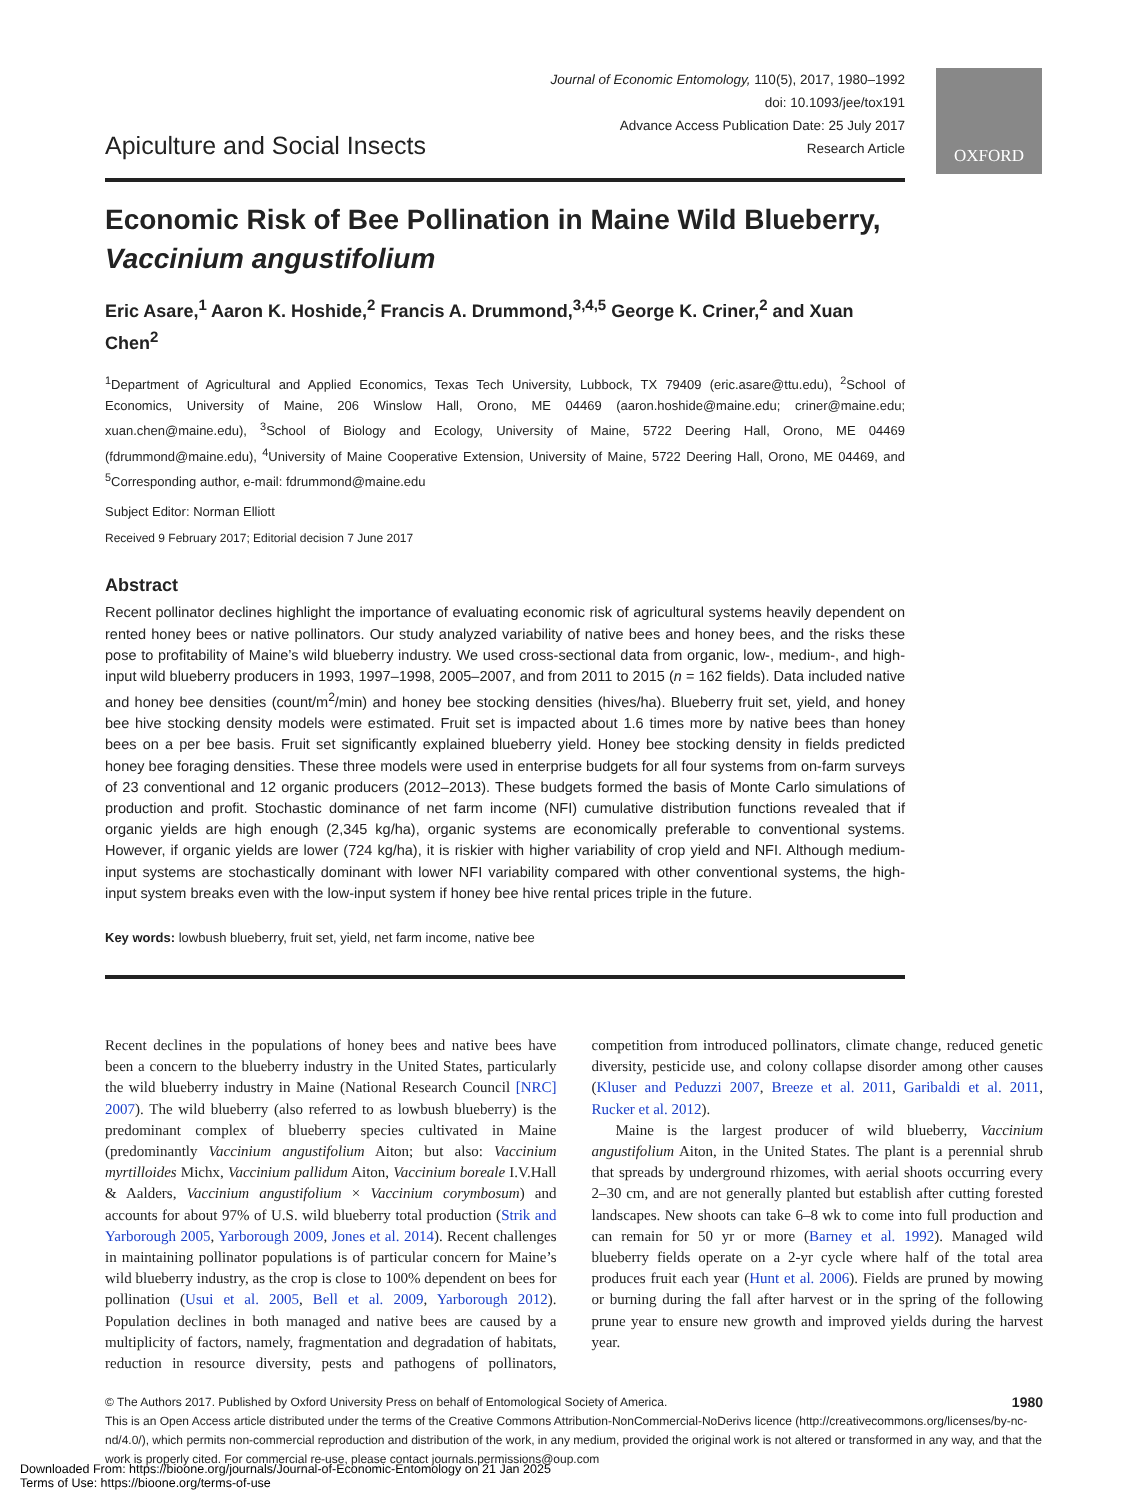OXFORD
Apiculture and Social Insects
Journal of Economic Entomology, 110(5), 2017, 1980–1992
doi: 10.1093/jee/tox191
Advance Access Publication Date: 25 July 2017
Research Article
Economic Risk of Bee Pollination in Maine Wild Blueberry,
Vaccinium angustifolium
Eric Asare,<sup>1</sup> Aaron K. Hoshide,<sup>2</sup> Francis A. Drummond,<sup>3,4,5</sup> George K. Criner,<sup>2</sup> and Xuan Chen<sup>2</sup>
<sup>1</sup> Department of Agricultural and Applied Economics, Texas Tech University, Lubbock, TX 79409 (eric.asare@ttu.edu), <sup>2</sup>School of Economics, University of Maine, 206 Winslow Hall, Orono, ME 04469 (aaron.hoshide@maine.edu; criner@maine.edu; xuan.chen@maine.edu), <sup>3</sup>School of Biology and Ecology, University of Maine, 5722 Deering Hall, Orono, ME 04469 (fdrummond@maine.edu), <sup>4</sup>University of Maine Cooperative Extension, University of Maine, 5722 Deering Hall, Orono, ME 04469, and <sup>5</sup>Corresponding author, e-mail: fdrummond@maine.edu
Subject Editor: Norman Elliott
Received 9 February 2017; Editorial decision 7 June 2017
Abstract
Recent pollinator declines highlight the importance of evaluating economic risk of agricultural systems heavily dependent on rented honey bees or native pollinators. Our study analyzed variability of native bees and honey bees, and the risks these pose to profitability of Maine’s wild blueberry industry. We used cross-sectional data from organic, low-, medium-, and high-input wild blueberry producers in 1993, 1997–1998, 2005–2007, and from 2011 to 2015 (n = 162 fields). Data included native and honey bee densities (count/m<sup>2</sup>/min) and honey bee stocking densities (hives/ha). Blueberry fruit set, yield, and honey bee hive stocking density models were estimated. Fruit set is impacted about 1.6 times more by native bees than honey bees on a per bee basis. Fruit set significantly explained blueberry yield. Honey bee stocking density in fields predicted honey bee foraging densities. These three models were used in enterprise budgets for all four systems from on-farm surveys of 23 conventional and 12 organic producers (2012–2013). These budgets formed the basis of Monte Carlo simulations of production and profit. Stochastic dominance of net farm income (NFI) cumulative distribution functions revealed that if organic yields are high enough (2,345 kg/ha), organic systems are economically preferable to conventional systems. However, if organic yields are lower (724 kg/ha), it is riskier with higher variability of crop yield and NFI. Although medium-input systems are stochastically dominant with lower NFI variability compared with other conventional systems, the high-input system breaks even with the low-input system if honey bee hive rental prices triple in the future.
Key words: lowbush blueberry, fruit set, yield, net farm income, native bee
Recent declines in the populations of honey bees and native bees have been a concern to the blueberry industry in the United States, particularly the wild blueberry industry in Maine (National Research Council [NRC] 2007). The wild blueberry (also referred to as lowbush blueberry) is the predominant complex of blueberry species cultivated in Maine (predominantly Vaccinium angustifolium Aiton; but also: Vaccinium myrtilloides Michx, Vaccinium pallidum Aiton, Vaccinium boreale I.V.Hall & Aalders, Vaccinium angustifolium × Vaccinium corymbosum) and accounts for about 97% of U.S. wild blueberry total production (Strik and Yarborough 2005, Yarborough 2009, Jones et al. 2014). Recent challenges in maintaining pollinator populations is of particular concern for Maine’s wild blueberry industry, as the crop is close to 100% dependent on bees for pollination (Usui et al. 2005, Bell et al. 2009, Yarborough 2012). Population declines in both managed and native bees are caused by a multiplicity of factors, namely, fragmentation and degradation of habitats, reduction in resource diversity, pests and pathogens of pollinators, competition from introduced pollinators, climate change, reduced genetic diversity, pesticide use, and colony collapse disorder among other causes (Kluser and Peduzzi 2007, Breeze et al. 2011, Garibaldi et al. 2011, Rucker et al. 2012).
Maine is the largest producer of wild blueberry, Vaccinium angustifolium Aiton, in the United States. The plant is a perennial shrub that spreads by underground rhizomes, with aerial shoots occurring every 2–30 cm, and are not generally planted but establish after cutting forested landscapes. New shoots can take 6–8 wk to come into full production and can remain for 50 yr or more (Barney et al. 1992). Managed wild blueberry fields operate on a 2-yr cycle where half of the total area produces fruit each year (Hunt et al. 2006). Fields are pruned by mowing or burning during the fall after harvest or in the spring of the following prune year to ensure new growth and improved yields during the harvest year.
© The Authors 2017. Published by Oxford University Press on behalf of Entomological Society of America. 1980
This is an Open Access article distributed under the terms of the Creative Commons Attribution-NonCommercial-NoDerivs licence (http://creativecommons.org/licenses/by-nc-nd/4.0/), which permits non-commercial reproduction and distribution of the work, in any medium, provided the original work is not altered or transformed in any way, and that the work is properly cited. For commercial re-use, please contact journals.permissions@oup.com
Downloaded From: https://bioone.org/journals/Journal-of-Economic-Entomology on 21 Jan 2025
Terms of Use: https://bioone.org/terms-of-use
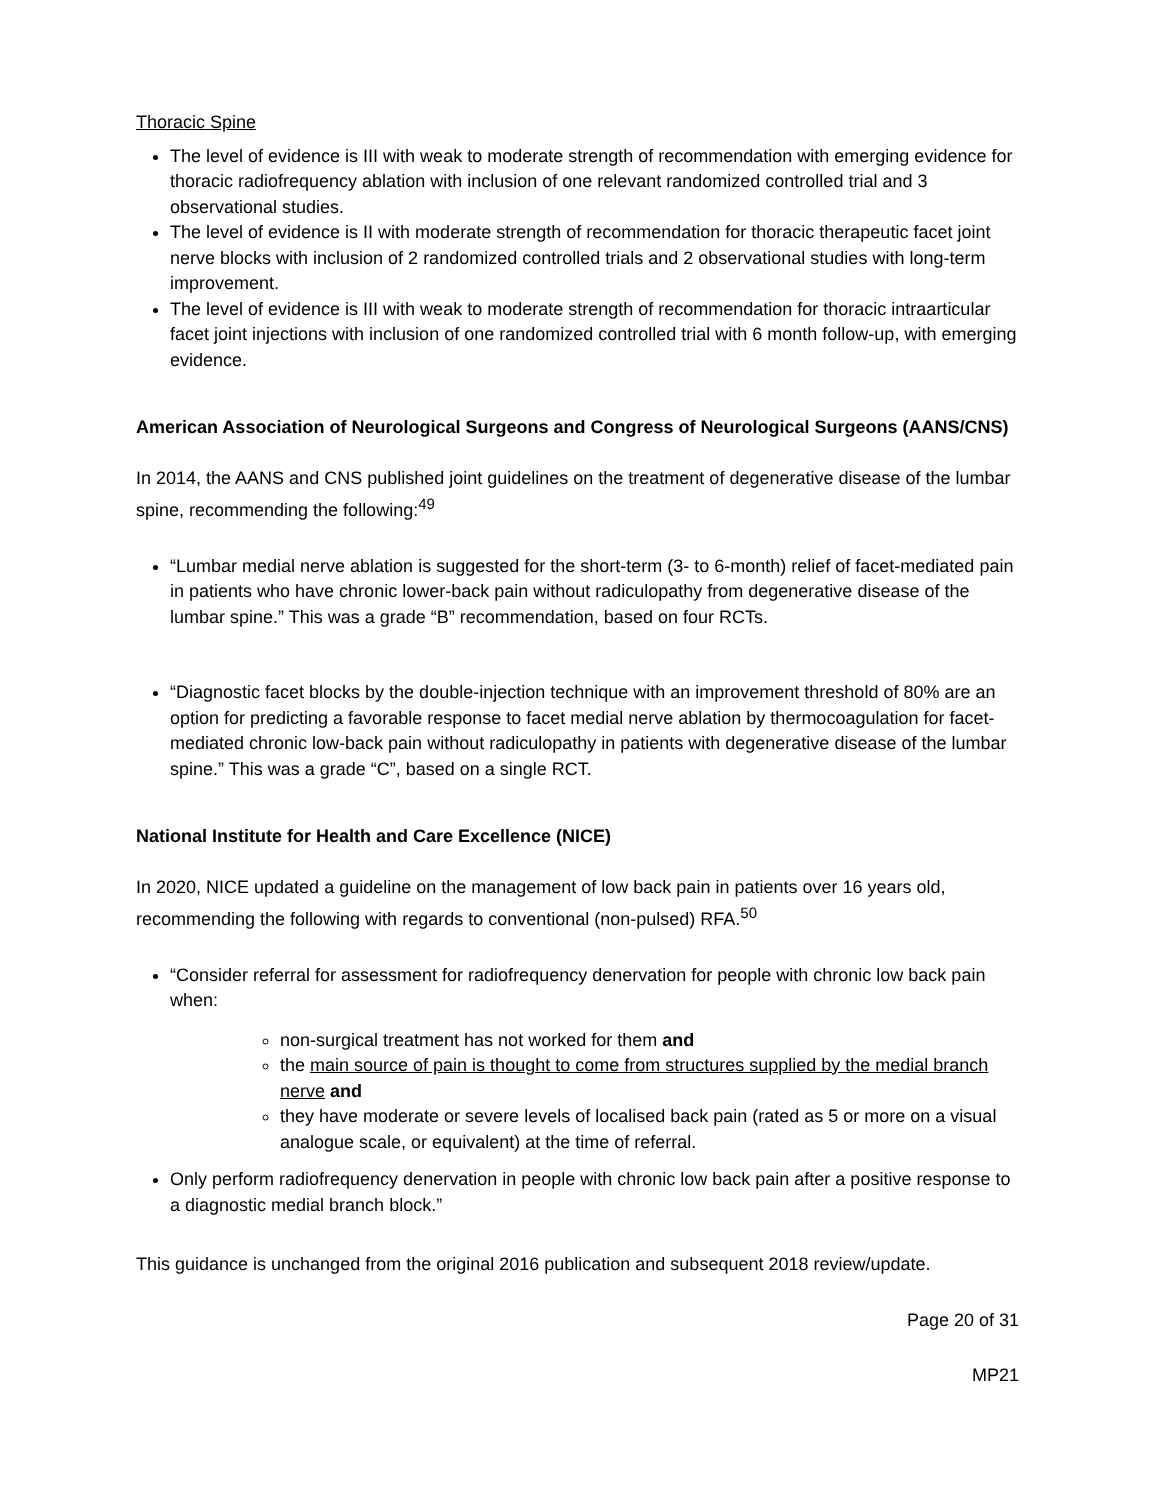Thoracic Spine
The level of evidence is III with weak to moderate strength of recommendation with emerging evidence for thoracic radiofrequency ablation with inclusion of one relevant randomized controlled trial and 3 observational studies.
The level of evidence is II with moderate strength of recommendation for thoracic therapeutic facet joint nerve blocks with inclusion of 2 randomized controlled trials and 2 observational studies with long-term improvement.
The level of evidence is III with weak to moderate strength of recommendation for thoracic intraarticular facet joint injections with inclusion of one randomized controlled trial with 6 month follow-up, with emerging evidence.
American Association of Neurological Surgeons and Congress of Neurological Surgeons (AANS/CNS)
In 2014, the AANS and CNS published joint guidelines on the treatment of degenerative disease of the lumbar spine, recommending the following:<sup>49</sup>
“Lumbar medial nerve ablation is suggested for the short-term (3- to 6-month) relief of facet-mediated pain in patients who have chronic lower-back pain without radiculopathy from degenerative disease of the lumbar spine.” This was a grade “B” recommendation, based on four RCTs.
“Diagnostic facet blocks by the double-injection technique with an improvement threshold of 80% are an option for predicting a favorable response to facet medial nerve ablation by thermocoagulation for facet-mediated chronic low-back pain without radiculopathy in patients with degenerative disease of the lumbar spine.” This was a grade “C”, based on a single RCT.
National Institute for Health and Care Excellence (NICE)
In 2020, NICE updated a guideline on the management of low back pain in patients over 16 years old, recommending the following with regards to conventional (non-pulsed) RFA.<sup>50</sup>
“Consider referral for assessment for radiofrequency denervation for people with chronic low back pain when:
non-surgical treatment has not worked for them and
the main source of pain is thought to come from structures supplied by the medial branch nerve and
they have moderate or severe levels of localised back pain (rated as 5 or more on a visual analogue scale, or equivalent) at the time of referral.
Only perform radiofrequency denervation in people with chronic low back pain after a positive response to a diagnostic medial branch block.”
This guidance is unchanged from the original 2016 publication and subsequent 2018 review/update.
Page 20 of 31
MP21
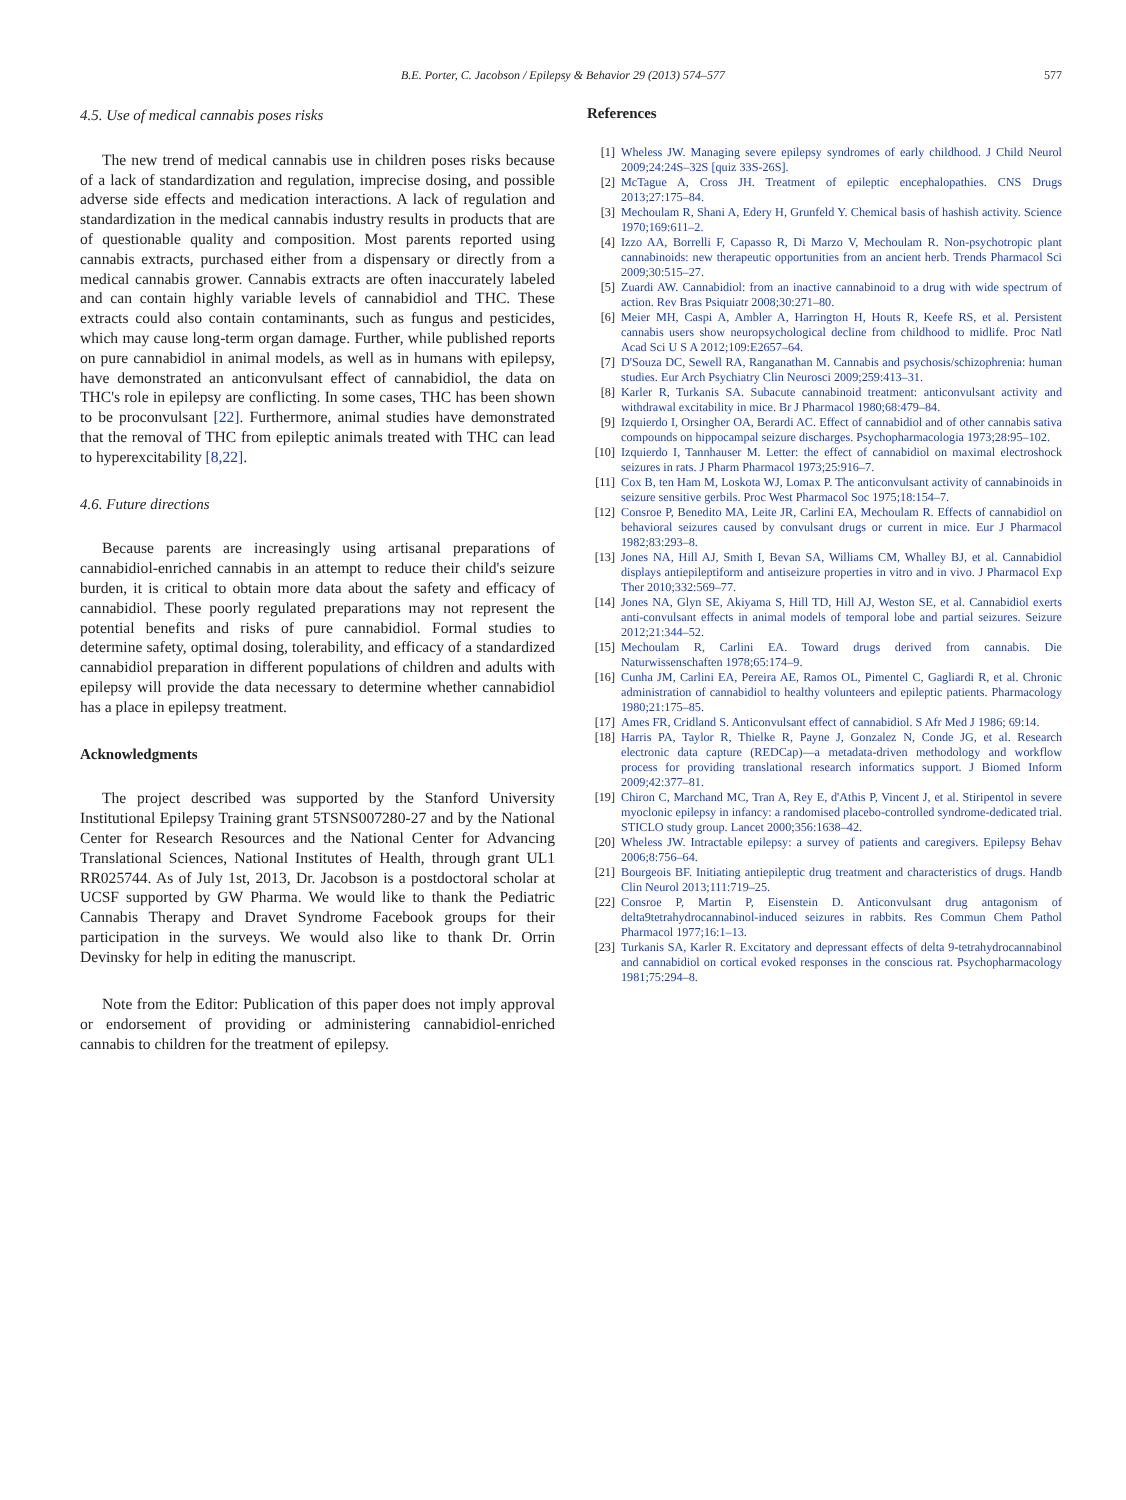B.E. Porter, C. Jacobson / Epilepsy & Behavior 29 (2013) 574–577 577
4.5. Use of medical cannabis poses risks
The new trend of medical cannabis use in children poses risks because of a lack of standardization and regulation, imprecise dosing, and possible adverse side effects and medication interactions. A lack of regulation and standardization in the medical cannabis industry results in products that are of questionable quality and composition. Most parents reported using cannabis extracts, purchased either from a dispensary or directly from a medical cannabis grower. Cannabis extracts are often inaccurately labeled and can contain highly variable levels of cannabidiol and THC. These extracts could also contain contaminants, such as fungus and pesticides, which may cause long-term organ damage. Further, while published reports on pure cannabidiol in animal models, as well as in humans with epilepsy, have demonstrated an anticonvulsant effect of cannabidiol, the data on THC's role in epilepsy are conflicting. In some cases, THC has been shown to be proconvulsant [22]. Furthermore, animal studies have demonstrated that the removal of THC from epileptic animals treated with THC can lead to hyperexcitability [8,22].
4.6. Future directions
Because parents are increasingly using artisanal preparations of cannabidiol-enriched cannabis in an attempt to reduce their child's seizure burden, it is critical to obtain more data about the safety and efficacy of cannabidiol. These poorly regulated preparations may not represent the potential benefits and risks of pure cannabidiol. Formal studies to determine safety, optimal dosing, tolerability, and efficacy of a standardized cannabidiol preparation in different populations of children and adults with epilepsy will provide the data necessary to determine whether cannabidiol has a place in epilepsy treatment.
Acknowledgments
The project described was supported by the Stanford University Institutional Epilepsy Training grant 5TSNS007280-27 and by the National Center for Research Resources and the National Center for Advancing Translational Sciences, National Institutes of Health, through grant UL1 RR025744. As of July 1st, 2013, Dr. Jacobson is a postdoctoral scholar at UCSF supported by GW Pharma. We would like to thank the Pediatric Cannabis Therapy and Dravet Syndrome Facebook groups for their participation in the surveys. We would also like to thank Dr. Orrin Devinsky for help in editing the manuscript.
Note from the Editor: Publication of this paper does not imply approval or endorsement of providing or administering cannabidiol-enriched cannabis to children for the treatment of epilepsy.
References
[1] Wheless JW. Managing severe epilepsy syndromes of early childhood. J Child Neurol 2009;24:24S–32S [quiz 33S-26S].
[2] McTague A, Cross JH. Treatment of epileptic encephalopathies. CNS Drugs 2013;27:175–84.
[3] Mechoulam R, Shani A, Edery H, Grunfeld Y. Chemical basis of hashish activity. Science 1970;169:611–2.
[4] Izzo AA, Borrelli F, Capasso R, Di Marzo V, Mechoulam R. Non-psychotropic plant cannabinoids: new therapeutic opportunities from an ancient herb. Trends Pharmacol Sci 2009;30:515–27.
[5] Zuardi AW. Cannabidiol: from an inactive cannabinoid to a drug with wide spectrum of action. Rev Bras Psiquiatr 2008;30:271–80.
[6] Meier MH, Caspi A, Ambler A, Harrington H, Houts R, Keefe RS, et al. Persistent cannabis users show neuropsychological decline from childhood to midlife. Proc Natl Acad Sci U S A 2012;109:E2657–64.
[7] D'Souza DC, Sewell RA, Ranganathan M. Cannabis and psychosis/schizophrenia: human studies. Eur Arch Psychiatry Clin Neurosci 2009;259:413–31.
[8] Karler R, Turkanis SA. Subacute cannabinoid treatment: anticonvulsant activity and withdrawal excitability in mice. Br J Pharmacol 1980;68:479–84.
[9] Izquierdo I, Orsingher OA, Berardi AC. Effect of cannabidiol and of other cannabis sativa compounds on hippocampal seizure discharges. Psychopharmacologia 1973;28:95–102.
[10] Izquierdo I, Tannhauser M. Letter: the effect of cannabidiol on maximal electroshock seizures in rats. J Pharm Pharmacol 1973;25:916–7.
[11] Cox B, ten Ham M, Loskota WJ, Lomax P. The anticonvulsant activity of cannabinoids in seizure sensitive gerbils. Proc West Pharmacol Soc 1975;18:154–7.
[12] Consroe P, Benedito MA, Leite JR, Carlini EA, Mechoulam R. Effects of cannabidiol on behavioral seizures caused by convulsant drugs or current in mice. Eur J Pharmacol 1982;83:293–8.
[13] Jones NA, Hill AJ, Smith I, Bevan SA, Williams CM, Whalley BJ, et al. Cannabidiol displays antiepileptiform and antiseizure properties in vitro and in vivo. J Pharmacol Exp Ther 2010;332:569–77.
[14] Jones NA, Glyn SE, Akiyama S, Hill TD, Hill AJ, Weston SE, et al. Cannabidiol exerts anti-convulsant effects in animal models of temporal lobe and partial seizures. Seizure 2012;21:344–52.
[15] Mechoulam R, Carlini EA. Toward drugs derived from cannabis. Die Naturwissenschaften 1978;65:174–9.
[16] Cunha JM, Carlini EA, Pereira AE, Ramos OL, Pimentel C, Gagliardi R, et al. Chronic administration of cannabidiol to healthy volunteers and epileptic patients. Pharmacology 1980;21:175–85.
[17] Ames FR, Cridland S. Anticonvulsant effect of cannabidiol. S Afr Med J 1986; 69:14.
[18] Harris PA, Taylor R, Thielke R, Payne J, Gonzalez N, Conde JG, et al. Research electronic data capture (REDCap)—a metadata-driven methodology and workflow process for providing translational research informatics support. J Biomed Inform 2009;42:377–81.
[19] Chiron C, Marchand MC, Tran A, Rey E, d'Athis P, Vincent J, et al. Stiripentol in severe myoclonic epilepsy in infancy: a randomised placebo-controlled syndrome-dedicated trial. STICLO study group. Lancet 2000;356:1638–42.
[20] Wheless JW. Intractable epilepsy: a survey of patients and caregivers. Epilepsy Behav 2006;8:756–64.
[21] Bourgeois BF. Initiating antiepileptic drug treatment and characteristics of drugs. Handb Clin Neurol 2013;111:719–25.
[22] Consroe P, Martin P, Eisenstein D. Anticonvulsant drug antagonism of delta9tetrahydrocannabinol-induced seizures in rabbits. Res Commun Chem Pathol Pharmacol 1977;16:1–13.
[23] Turkanis SA, Karler R. Excitatory and depressant effects of delta 9-tetrahydrocannabinol and cannabidiol on cortical evoked responses in the conscious rat. Psychopharmacology 1981;75:294–8.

────────────────

Set down precisely the lines above between the line holding "In 2014, the" and the line holding "non-surgical treatment has", inclusive, and nothing beyond them.

**Task response:**
In 2014, the AANS and CNS published joint guidelines on the treatment of degenerative disease of the lumbar spine, recommending the following:<sup>49</sup>
“Lumbar medial nerve ablation is suggested for the short-term (3- to 6-month) relief of facet-mediated pain in patients who have chronic lower-back pain without radiculopathy from degenerative disease of the lumbar spine.” This was a grade “B” recommendation, based on four RCTs.
“Diagnostic facet blocks by the double-injection technique with an improvement threshold of 80% are an option for predicting a favorable response to facet medial nerve ablation by thermocoagulation for facet-mediated chronic low-back pain without radiculopathy in patients with degenerative disease of the lumbar spine.” This was a grade “C”, based on a single RCT.
National Institute for Health and Care Excellence (NICE)
In 2020, NICE updated a guideline on the management of low back pain in patients over 16 years old, recommending the following with regards to conventional (non-pulsed) RFA.<sup>50</sup>
“Consider referral for assessment for radiofrequency denervation for people with chronic low back pain when:
non-surgical treatment has not worked for them and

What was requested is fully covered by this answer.